Of course, none of this is to say that the respondent must give retirees an option of plans, nor that if the plan goes above the threshold discussed in NYC Admin. Code § 12-126 (b)(1) that the respondent could not pass along the cost above the threshold to the retiree; only that if there is to be an option of more than one plan, that the respondent may not pass any cost of the prior plan to the retirees, as it is the Court’s understanding that the threshold is not crossed by the cost of the retirees’ current health insurance plan. This is buoyed by the fact that the current plan has been paid for by the respondent in full to this point.

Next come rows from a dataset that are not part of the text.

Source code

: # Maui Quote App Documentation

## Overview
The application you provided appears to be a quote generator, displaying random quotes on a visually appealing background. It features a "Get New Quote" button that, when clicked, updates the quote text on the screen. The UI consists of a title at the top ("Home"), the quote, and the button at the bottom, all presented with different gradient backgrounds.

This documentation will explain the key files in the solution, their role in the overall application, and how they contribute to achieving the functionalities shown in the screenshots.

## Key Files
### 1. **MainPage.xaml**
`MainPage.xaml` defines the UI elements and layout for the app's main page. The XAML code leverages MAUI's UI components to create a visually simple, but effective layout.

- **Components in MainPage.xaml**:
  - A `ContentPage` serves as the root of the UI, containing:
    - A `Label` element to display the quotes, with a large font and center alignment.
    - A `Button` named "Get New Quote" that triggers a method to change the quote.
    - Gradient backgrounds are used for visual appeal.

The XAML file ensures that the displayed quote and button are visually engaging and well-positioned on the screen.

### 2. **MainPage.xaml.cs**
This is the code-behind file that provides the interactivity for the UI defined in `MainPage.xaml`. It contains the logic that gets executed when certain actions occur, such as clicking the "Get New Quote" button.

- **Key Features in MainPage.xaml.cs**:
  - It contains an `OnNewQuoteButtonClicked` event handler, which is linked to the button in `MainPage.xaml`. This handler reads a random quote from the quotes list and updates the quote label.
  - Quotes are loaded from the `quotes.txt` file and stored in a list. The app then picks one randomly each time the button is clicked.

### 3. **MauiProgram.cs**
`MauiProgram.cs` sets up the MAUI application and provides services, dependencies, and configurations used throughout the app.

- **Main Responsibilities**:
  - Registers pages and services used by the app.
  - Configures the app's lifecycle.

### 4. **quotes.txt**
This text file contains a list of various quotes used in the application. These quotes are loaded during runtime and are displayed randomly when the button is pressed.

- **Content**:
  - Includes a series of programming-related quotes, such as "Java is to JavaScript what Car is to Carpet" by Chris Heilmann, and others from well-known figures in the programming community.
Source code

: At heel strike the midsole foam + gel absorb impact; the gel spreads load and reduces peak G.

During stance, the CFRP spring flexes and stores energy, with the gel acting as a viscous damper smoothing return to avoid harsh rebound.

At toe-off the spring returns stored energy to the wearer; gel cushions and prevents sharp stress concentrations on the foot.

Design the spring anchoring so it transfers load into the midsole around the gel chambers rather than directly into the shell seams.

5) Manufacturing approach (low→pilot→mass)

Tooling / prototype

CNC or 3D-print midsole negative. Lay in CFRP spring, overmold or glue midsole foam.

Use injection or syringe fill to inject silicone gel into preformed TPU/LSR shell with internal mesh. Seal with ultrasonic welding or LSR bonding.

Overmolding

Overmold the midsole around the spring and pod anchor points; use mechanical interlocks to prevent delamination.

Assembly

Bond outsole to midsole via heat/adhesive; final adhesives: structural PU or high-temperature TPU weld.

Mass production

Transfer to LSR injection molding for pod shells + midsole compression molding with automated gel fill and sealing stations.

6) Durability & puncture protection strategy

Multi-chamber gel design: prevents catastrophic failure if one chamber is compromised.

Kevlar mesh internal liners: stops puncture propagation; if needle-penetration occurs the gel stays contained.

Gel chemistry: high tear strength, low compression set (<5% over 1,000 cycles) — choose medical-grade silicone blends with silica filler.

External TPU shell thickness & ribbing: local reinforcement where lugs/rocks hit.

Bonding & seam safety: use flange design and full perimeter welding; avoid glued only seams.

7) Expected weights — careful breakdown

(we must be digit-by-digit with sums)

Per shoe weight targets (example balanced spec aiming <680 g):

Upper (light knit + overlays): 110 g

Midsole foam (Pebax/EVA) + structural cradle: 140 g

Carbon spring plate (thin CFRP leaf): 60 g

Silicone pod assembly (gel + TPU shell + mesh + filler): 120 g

Based on the foregoing, it is therefore

ORDERED that the preliminary injunction previously put into place by this Court is lifted, except that:

1.      Enrollment in the Medicare Advantage Plan may not occur until at least April 1, 2022, and that retirees shall have the option of opting out of the Medicare Advantage Plan for not less than three months following the effective date of the Medicare Advantage Plan;

2.      The respondent is permanently enjoined from passing along any costs of the New York City retirees’ current plan to the retiree or to any of their dependents, except where such plan rises above the H.I.P.-H.M.O. threshold, as provided by New York City Administrative Code Section 12-126; and

3.   The respondent shall ensure that all retirees and dependents of such retirees pay the deductible for only one plan for the calendar year 2022.